According to Table 8.2, signs of all variables are as expected in the theoretical or hypothetical argument. Regression results show that TRi/GDPit, TRijt/GDPjt, IFij, and IEFijt are statistically highly significant to determine the bilateral trade of Sri Lanka with Singapore. However, the variables such as Per capita Income and Exchange Rate do not affect the bilateral trade of both countries. Though the two factors such as TRi/GDPit and TRijt/GDPjt are positively influencing on the bilateral trade, other two variables such as Inflation and Index of Economic Freedom are negatively affecting the bilateral trade of the two countries. The results show that all the estimated coefficients are highly statistically significant because their p values are either zero or extremely small.

Table 8.2 Regression results for the log–linear model of post-liberalization period (1980–2018) (influence factors on Sri Lanka–Singapore bilateral trade)

The estimated coefficients are interpreted as follows. The trade to GDP ratio is 3.3685, meaning that, if trade to GDP ratio goes up by 1 unit, the bilateral trade goes up by 3.36%, holding other variables constant. So, the openness of unilateral trade has facilitated to both countries for the expansion of bilateral trade. While Intra-Trade Ratio goes up by 1 unit, the bilateral trade goes up by 0.31% holding other variables constant. While the inflation goes up by 1 unit, bilateral trade goes down by 0.29%. Hence, inflation factor hits the bilateral trade negatively.

The index of economic freedom is also negatively (−0.0019367) influencing on bilateral trade, that is, the coefficient of IEFijt tells us that as IEFijt goes up 1 unit, bilateral trade goes down by 0.19%. It clearly explains that unilateral economic freedom (Singapore as a first rank of the country at IEFijt in the world) never helps Sri Lanka. Here, the free trade system could be able to change Sri Lanka’s regional trade after Sri Lanka’s liberalization.

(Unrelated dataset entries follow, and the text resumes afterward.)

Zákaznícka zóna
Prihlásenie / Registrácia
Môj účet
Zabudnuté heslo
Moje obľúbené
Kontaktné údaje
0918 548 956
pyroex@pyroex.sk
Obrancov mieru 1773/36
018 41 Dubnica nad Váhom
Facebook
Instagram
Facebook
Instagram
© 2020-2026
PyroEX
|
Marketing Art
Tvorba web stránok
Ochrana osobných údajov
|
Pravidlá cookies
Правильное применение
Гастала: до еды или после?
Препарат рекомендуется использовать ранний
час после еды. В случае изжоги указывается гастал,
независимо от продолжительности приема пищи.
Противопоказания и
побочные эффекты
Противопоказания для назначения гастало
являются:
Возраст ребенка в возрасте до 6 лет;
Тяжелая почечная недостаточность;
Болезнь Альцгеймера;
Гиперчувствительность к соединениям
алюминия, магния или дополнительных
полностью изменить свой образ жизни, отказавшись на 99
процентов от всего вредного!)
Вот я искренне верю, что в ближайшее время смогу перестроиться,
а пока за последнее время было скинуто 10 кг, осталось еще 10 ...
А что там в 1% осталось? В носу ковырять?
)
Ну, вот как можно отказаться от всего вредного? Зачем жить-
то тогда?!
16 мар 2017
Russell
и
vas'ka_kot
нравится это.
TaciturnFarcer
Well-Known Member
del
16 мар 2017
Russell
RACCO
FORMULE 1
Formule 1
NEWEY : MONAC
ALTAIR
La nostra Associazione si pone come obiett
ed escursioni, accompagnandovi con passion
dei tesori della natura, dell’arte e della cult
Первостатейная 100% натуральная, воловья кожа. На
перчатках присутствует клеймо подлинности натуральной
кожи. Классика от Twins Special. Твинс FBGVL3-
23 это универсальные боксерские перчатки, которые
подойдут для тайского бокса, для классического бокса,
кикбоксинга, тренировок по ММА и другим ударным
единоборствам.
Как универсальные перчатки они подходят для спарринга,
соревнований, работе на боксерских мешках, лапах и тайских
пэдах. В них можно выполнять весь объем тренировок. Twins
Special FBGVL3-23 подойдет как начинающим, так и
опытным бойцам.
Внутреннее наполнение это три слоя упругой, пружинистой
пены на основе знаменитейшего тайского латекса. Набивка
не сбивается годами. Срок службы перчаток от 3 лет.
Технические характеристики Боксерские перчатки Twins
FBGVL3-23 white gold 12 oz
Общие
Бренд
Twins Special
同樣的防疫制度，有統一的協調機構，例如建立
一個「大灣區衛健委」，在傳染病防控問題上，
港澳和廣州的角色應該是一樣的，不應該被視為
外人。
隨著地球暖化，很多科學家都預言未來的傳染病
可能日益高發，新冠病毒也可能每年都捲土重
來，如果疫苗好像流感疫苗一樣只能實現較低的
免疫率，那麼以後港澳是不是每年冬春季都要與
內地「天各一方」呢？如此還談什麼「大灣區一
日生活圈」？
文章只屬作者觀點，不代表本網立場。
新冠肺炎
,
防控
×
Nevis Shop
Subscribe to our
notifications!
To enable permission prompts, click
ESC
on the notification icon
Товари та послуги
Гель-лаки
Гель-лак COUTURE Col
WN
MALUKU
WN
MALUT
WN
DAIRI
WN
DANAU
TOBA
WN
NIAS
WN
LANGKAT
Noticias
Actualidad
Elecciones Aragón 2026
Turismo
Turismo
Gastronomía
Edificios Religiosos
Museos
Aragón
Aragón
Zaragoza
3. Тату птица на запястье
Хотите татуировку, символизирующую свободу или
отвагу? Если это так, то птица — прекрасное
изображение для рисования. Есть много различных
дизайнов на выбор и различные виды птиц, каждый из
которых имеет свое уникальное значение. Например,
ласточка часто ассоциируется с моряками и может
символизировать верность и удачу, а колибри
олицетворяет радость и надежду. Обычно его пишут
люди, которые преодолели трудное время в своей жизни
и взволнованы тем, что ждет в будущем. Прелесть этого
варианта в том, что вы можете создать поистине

8.6 Summary and Conclusions

There is a clear proof from the results that the trade liberalization is more helpful to Sri Lanka for her bilateral trade expansion or increase with SAARC member countries. But, individually, the per capita Gross Domestic Product (GDP) differs as larger among them. Singapore is consisting of large number of population in comparison with Sri Lanka. Thus, Sri Lanka tried to have more exports through the free trade agreement. The matter of inflation was cut down by the bilateral trade. And also, the practice of existing economic freedom did not support to both countries. Thus, Sri Lanka tried to have more exports through the free trade agreement. The both countries benefited through the meaningful achievement from the operation of existing economic freedom.